The restatement, as “if there is anything epainos,” (praiseworthy) captures some sense of the practice of public commendation inherent in Philippian life. Public or communal recognition increased the status of a person, association, or community – in this case, all these might be intended. The attainment of commendation built up relationships in the church, and in relation to non-Christ-followers in Philippi, relationships with those who may be attracted to Christ as the lives of Christ-followers made evident their holding to the highest moral and ethical standards of Roman society.
The Greek logizomai, translated “think” (NIV) or “meditate” (NKJV), in the phrase “think/meditate on these things” misses the richness of Roman life application. For while we may presume the intention is urging internalization of Greco-Roman virtues from this word, the Greek comes closer to a call to action as the outflow of virtue. Virtues were not just internalized – they were lived, and from Cicero’s perspective lead one to a heavenly home. (7) Thus “take these things into account,” comes closer to expression of the ongoing flow of recording gifts, obligations, and duties performed, noting the acts and memories of others to oneself or one’s own “acta” or deeds in relation to others – which was the interactive living representation of one’s virtues in relations to others. This becomes clear in Phil 4:9.
The promotion of virtues in 4:8 is personalized in 4:9 as Paul positions himself as an example of what he called Philippian Christ-followers to live. Whatever Paul has been or said, he calls them to practice. It is a call to imitation, to “do” the values and pursuits of Paul’s life, and his letter. It is a call to “good behavior” or “being the good” as taught in Greco-Roman philosophy as much as “good thinking,” as he already admonished in 3:17. It is a call to follow their founder and mentor in Christian experience, including his tireless pressing on “toward the goal for the prize of the upward call of God in Christ Jesus” in 3:14.
Conclusion: Imitating Excellence?
So what do we take from this bit of Paul’s Philippian correspondence? Perhaps we too should place ourselves in Paul’s audience, to consider how we are called to live the highest moral virtues or ethics of our own societies. It is not only in what we might think or say as Christ-followers discussing this lesson – but also in what we practice in our homes, businesses, churches, on Facebook, in blogs, and communities, that will make being a Christ-follower attractive to others.
1 John Reumann, Philippians: A new translation with introduction and commentary, (New Haven, CT: Yale University, 2008), 639.

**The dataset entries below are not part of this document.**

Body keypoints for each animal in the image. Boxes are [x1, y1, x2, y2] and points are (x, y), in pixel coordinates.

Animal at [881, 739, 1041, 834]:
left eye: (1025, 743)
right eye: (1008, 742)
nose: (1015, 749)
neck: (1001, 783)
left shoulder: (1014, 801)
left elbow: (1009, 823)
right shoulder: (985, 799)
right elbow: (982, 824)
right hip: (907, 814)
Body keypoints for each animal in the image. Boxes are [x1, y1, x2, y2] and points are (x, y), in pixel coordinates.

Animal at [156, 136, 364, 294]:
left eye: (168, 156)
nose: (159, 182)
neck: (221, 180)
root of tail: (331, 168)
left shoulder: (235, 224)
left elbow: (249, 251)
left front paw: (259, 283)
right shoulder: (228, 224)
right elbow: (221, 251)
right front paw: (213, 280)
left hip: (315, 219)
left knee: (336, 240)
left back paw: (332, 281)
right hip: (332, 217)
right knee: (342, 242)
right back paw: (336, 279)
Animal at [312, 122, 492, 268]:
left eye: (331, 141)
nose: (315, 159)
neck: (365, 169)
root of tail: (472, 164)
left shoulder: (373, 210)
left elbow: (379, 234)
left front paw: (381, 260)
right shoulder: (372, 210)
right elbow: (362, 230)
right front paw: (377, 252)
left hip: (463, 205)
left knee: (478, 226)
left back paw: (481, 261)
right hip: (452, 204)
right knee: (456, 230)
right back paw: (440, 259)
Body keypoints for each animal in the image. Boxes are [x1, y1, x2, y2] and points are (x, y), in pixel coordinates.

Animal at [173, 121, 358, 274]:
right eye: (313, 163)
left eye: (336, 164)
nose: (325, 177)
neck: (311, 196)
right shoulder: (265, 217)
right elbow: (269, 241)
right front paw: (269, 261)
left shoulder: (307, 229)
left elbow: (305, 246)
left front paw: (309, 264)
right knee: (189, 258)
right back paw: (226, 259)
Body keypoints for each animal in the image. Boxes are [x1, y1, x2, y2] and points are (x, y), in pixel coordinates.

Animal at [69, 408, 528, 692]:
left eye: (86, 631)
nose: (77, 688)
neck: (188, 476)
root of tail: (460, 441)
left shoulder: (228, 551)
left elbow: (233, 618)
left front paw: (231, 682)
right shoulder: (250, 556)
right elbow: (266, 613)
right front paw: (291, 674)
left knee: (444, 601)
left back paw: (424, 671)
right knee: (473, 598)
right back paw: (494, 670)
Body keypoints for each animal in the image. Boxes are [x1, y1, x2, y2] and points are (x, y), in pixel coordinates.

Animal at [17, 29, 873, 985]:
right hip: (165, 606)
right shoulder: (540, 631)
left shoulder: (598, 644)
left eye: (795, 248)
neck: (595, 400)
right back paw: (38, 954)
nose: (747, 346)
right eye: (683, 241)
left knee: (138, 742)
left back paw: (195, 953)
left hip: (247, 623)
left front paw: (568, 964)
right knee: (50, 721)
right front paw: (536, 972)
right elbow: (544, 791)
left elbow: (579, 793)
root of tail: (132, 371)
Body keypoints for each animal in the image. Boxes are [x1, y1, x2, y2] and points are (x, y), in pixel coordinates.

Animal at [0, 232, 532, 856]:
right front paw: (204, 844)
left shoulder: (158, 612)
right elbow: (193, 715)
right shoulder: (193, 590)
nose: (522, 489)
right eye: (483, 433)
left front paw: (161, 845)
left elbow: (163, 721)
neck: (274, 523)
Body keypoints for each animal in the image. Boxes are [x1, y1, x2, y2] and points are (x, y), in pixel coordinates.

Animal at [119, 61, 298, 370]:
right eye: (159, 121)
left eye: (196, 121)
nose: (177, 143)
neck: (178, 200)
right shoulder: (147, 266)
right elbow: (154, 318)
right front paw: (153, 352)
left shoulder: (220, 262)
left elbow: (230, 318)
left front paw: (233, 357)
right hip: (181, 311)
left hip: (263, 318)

2 Carlin A. Barton, Roman Honor, The Fire in the Bones, (Berkeley, CA: University of California, 2001), 67-69.
3 Joseph H. Hellerman, Reconstructing Honor in Roman Philippi: Carmen Christi as cursus pudorum, SNTS 132 (Cambridge: Cambridge University, 2005), 185, (fn 15-16).
4 Barton, Roman Honor, 34-38.
5 Philodemus, De pietate, On Piety, Dirk Obbink, (ed.), 2 Vols., (Oxford: Clarendon, 1996), Vol. 1, 78.2261-2265.
6 Reumann, Philippians: 618.
7 Cicero, like other Roman authors, upheld the worship of virtues as divine characteristics, embedded within Roman culture and ethnic identity, as personal religious experience, with an invocation to worship not only “those who have always lived in heaven” but also “those qualities through which an ascent to heaven is granted to man: Intellect, Virtue, Piety, Faith.” See Cicero, Laws 2.19.9; and Emma Stafford, Worshipping Virtues: Personification and the Divine in Ancient Greece (London: Duckworth, 2000), 20-21.